Request 1 —
Decide whether each statement below agrees with the framebuffer question. Answer yes or no for each, and quote the words of the text that decide it.
(a) The drawing loop runs 30 times per second.
(b) The approach uses 50% of the CPU on a powerful machine.
(c) Drawing with glDrawPixels() turned out faster than MIT-SHM.

*** Selected text ***

Search code examples
clinuxframebufferxlibxorg

How to efficiently draw framebuffer content?


I need to display RAM-based framebuffer for a virtual GPU device that doesn't have real display connected to it. What I have is mmap'ed chunk of memory after DRM_IOCTL_MODE_MAP_DUMB in RGB32 format. Currently I'm using MIT-SHM shared pixmap created via XShmCreatePixmap() like this:

shminfo.shmid = shmget(IPC_PRIVATE, bytes, IPC_CREAT|0777);
shminfo.readOnly = False;
shminfo.shmaddr = shmat(shminfo.shmid, 0, 0);
shmctl(shminfo.shmid, IPC_RMID, 0); 
XShmAttach(dpy, &shminfo);
XShmCreatePixmap(dpy, window, shminfo.shmaddr, &shminfo, width, height, 24);

and then simply

while (1) {
    struct timespec ts = {0, 999999999L / 30};

    nanosleep(&ts, NULL);

    memcpy(shminfo.shmaddr, mem, bytes);
    XCopyArea(dpy, pixmap, window, gc, 0, 0, width, height, 0, 0);
    XFlush(dpy);
}

So it loops 30 times per second, doing memcpy followed XCopyArea. The problem is that it uses a lot of CPU: 50% on a powerful machine. Is there any better way? I could think of two possible improvements:

  1. Get rid of memcpy and just pass mmap'ed memory to MIT-SHM but it looks like MIT-SHM API doesn't support this.

  2. Get some kind of 'content changed' notification to get rid of dumb sleeping (but I haven't found anything appropriate).

Any ideas?

Update: Bottleneck is 'memcpy', if removed CPU usage becomes negligible. The problem seems to be that there's no way to share previously mmap'ed memory (if I understood API correctly) so I'm forced to copy whole buffer every time. I've also tried glDrawPixels() and SDL surfaces, both appeared to be even slower than MIT-SHM.

***

Request 2 —
Extract the lines of the records from the start of the records through the line that contains "Los detalles de tu eSIM aparecen", inclusive, and reproduce them exactly. Leave the pictures out of your answer.

*** Exercise inputs ***

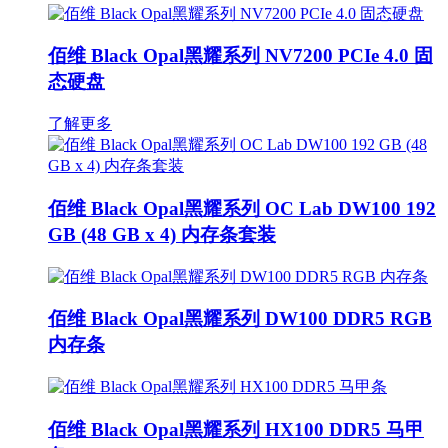
佰维 Black Opal黑耀系列 NV7200 PCIe 4.0 固
态硬盘
了解更多
佰维 Black Opal黑耀系列 OC Lab DW100 192
GB (48 GB x 4) 内存条套装
佰维 Black Opal黑耀系列 DW100 DDR5 RGB
内存条
佰维 Black Opal黑耀系列 HX100 DDR5 马甲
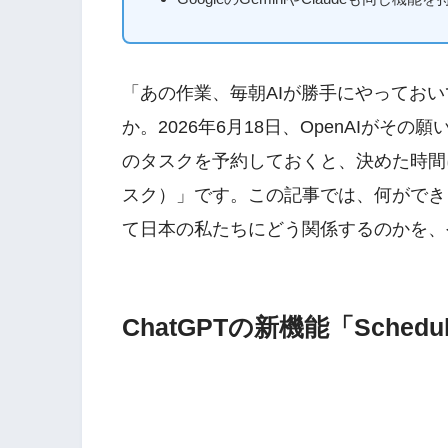
「あの作業、毎朝AIが勝手にやってお
か。2026年6月18日、OpenAIがそ
のタスクを予約しておくと、決めた時間に自動
スク）」です。この記事では、何ができる
て日本の私たちにどう関係するのかを、
ChatGPTの新機能「Schedul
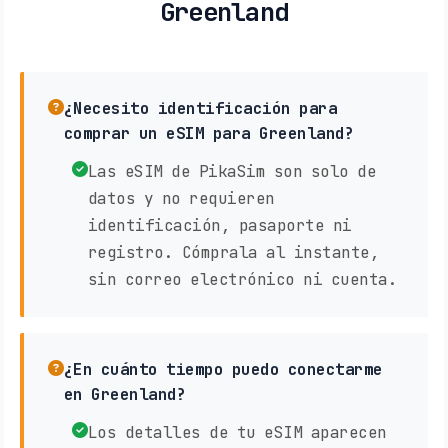
Greenland
¿Necesito identificación para
comprar un eSIM para Greenland?
Las eSIM de PikaSim son solo de
datos y no requieren
identificación, pasaporte ni
registro. Cómprala al instante,
sin correo electrónico ni cuenta.
¿En cuánto tiempo puedo conectarme
en Greenland?
Los detalles de tu eSIM aparecen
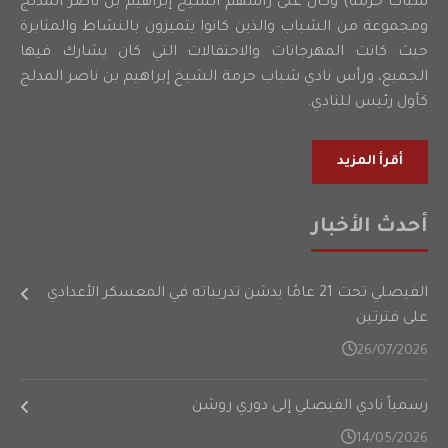
شباب حرمه) وكان على رأسهم الشيخ إبراهيم بن ناصر المدلج
ومجموعة من الشباب والذين كانوا يتميزون بالنشاط والمثابرة
حيث كانت المهرجانات والاحتفالات التي كان يشارك فيها
الجميع، ورأس نادي شباب حرمة الشيخ إبراهيم بن ناصر المدلج
كأول رئيس للنادي.
أقرأ المزيد
أحدث الأخبار
الفيصلي تحت 21 عامًا يدشن تدريباته في المعسكر الأعدادي
على فترتين
26/07/2026
رسمياً نادي الفيصلي إلى دوري روشن
14/05/2026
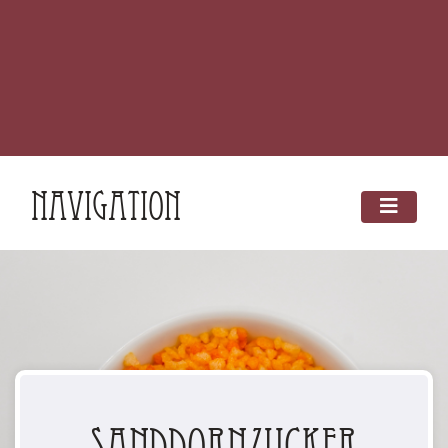
Navigation
Sanddornzucker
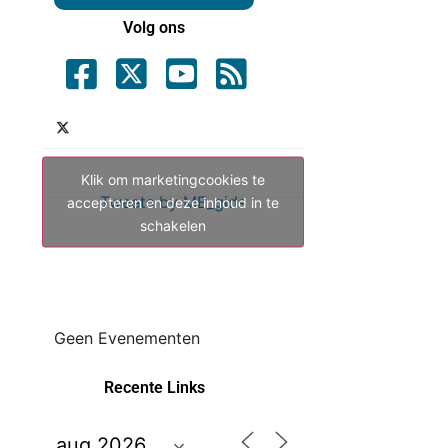
Volg ons
Klik om marketingcookies te
Tweets by ME_gids
accepteren en deze inhoud in te
schakelen
Geen Evenementen
Recente Links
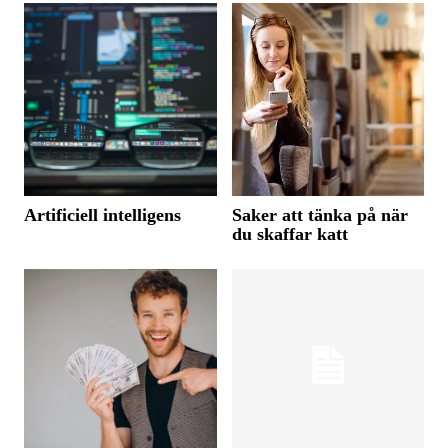
Artificiell intelligens
Saker att tänka på när
du skaffar katt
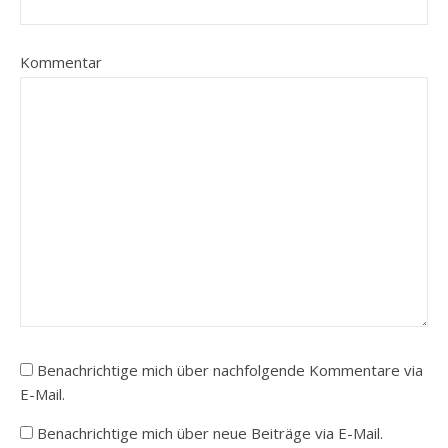
Kommentar
Benachrichtige mich über nachfolgende Kommentare via
E-Mail.
Benachrichtige mich über neue Beiträge via E-Mail.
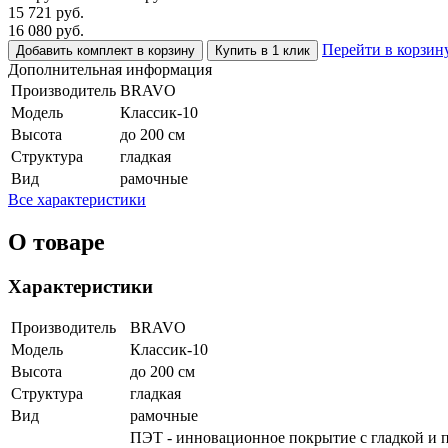
15 721
руб.
16 080
руб.
Перейти в корзин
Добавить комплект в корзину
Купить в 1 клик
Дополнительная информация
Производитель
BRAVO
Модель
Классик-10
Высота
до 200 см
Структура
гладкая
Вид
рамочные
Все характеристики
О товаре
Характеристики
Производитель
BRAVO
Модель
Классик-10
Высота
до 200 см
Структура
гладкая
Вид
рамочные
ПЭТ - инновационное покрытие c гладкой и п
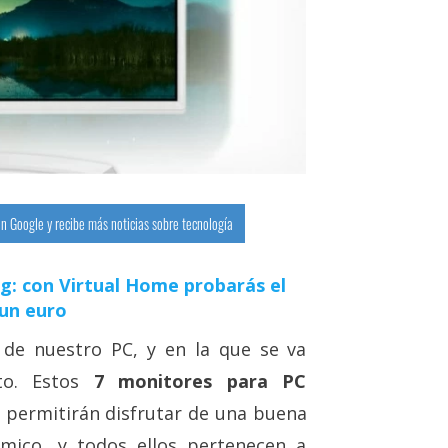
n Google y recibe más noticias sobre tecnología
g: con Virtual Home probarás el
 un euro
de nuestro PC, y en la que se va
o. Estos
7 monitores para PC
 permitirán disfrutar de una buena
mico, y todos ellos pertenecen a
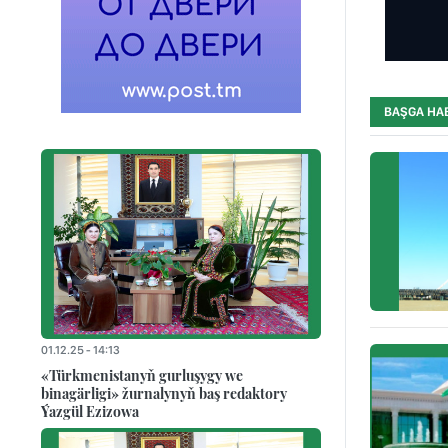
BAŞGA HA
01.12.25 - 14:13
«Türkmenistanyň gurluşygy we
binagärligi» žurnalynyň baş redaktory
Ýazgül Ezizowa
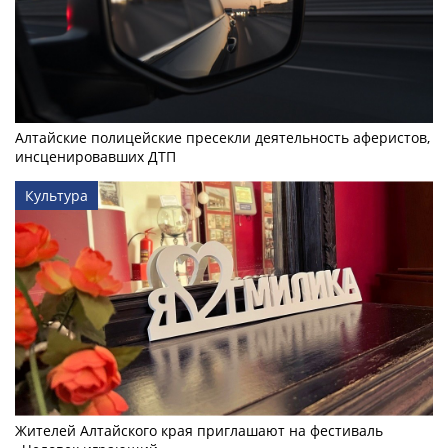
Алтайские полицейские пресекли деятельность аферистов,
инсценировавших ДТП
Культура
Жителей Алтайского края приглашают на фестиваль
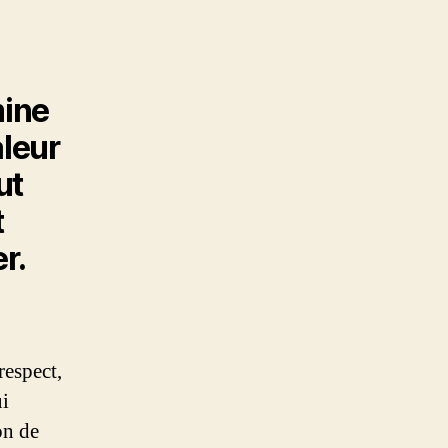
ine
aleur
ut
t
er.
respect,
ui
on de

***

Exercise solution 1 —
(a) Yes: "So it loops 30 times per second"
(b) Yes: "it uses a lot of CPU: 50% on a powerful machine"
(c) No: "both appeared to be even slower than MIT-SHM"

Exercise solution 2 —
佰维 Black Opal黑耀系列 NV7200 PCIe 4.0 固
态硬盘
了解更多
佰维 Black Opal黑耀系列 OC Lab DW100 192
GB (48 GB x 4) 内存条套装
佰维 Black Opal黑耀系列 DW100 DDR5 RGB
内存条
佰维 Black Opal黑耀系列 HX100 DDR5 马甲
「あの作業、毎朝AIが勝手にやってお
か。2026年6月18日、OpenAIがそ
のタスクを予約しておくと、決めた時間に自動
スク）」です。この記事では、何ができる
て日本の私たちにどう関係するのかを、
ChatGPTの新機能「Schedul
Greenland
¿Necesito identificación para
comprar un eSIM para Greenland?
Las eSIM de PikaSim son solo de
datos y no requieren
identificación, pasaporte ni
registro. Cómprala al instante,
sin correo electrónico ni cuenta.
¿En cuánto tiempo puedo conectarme
en Greenland?
Los detalles de tu eSIM aparecen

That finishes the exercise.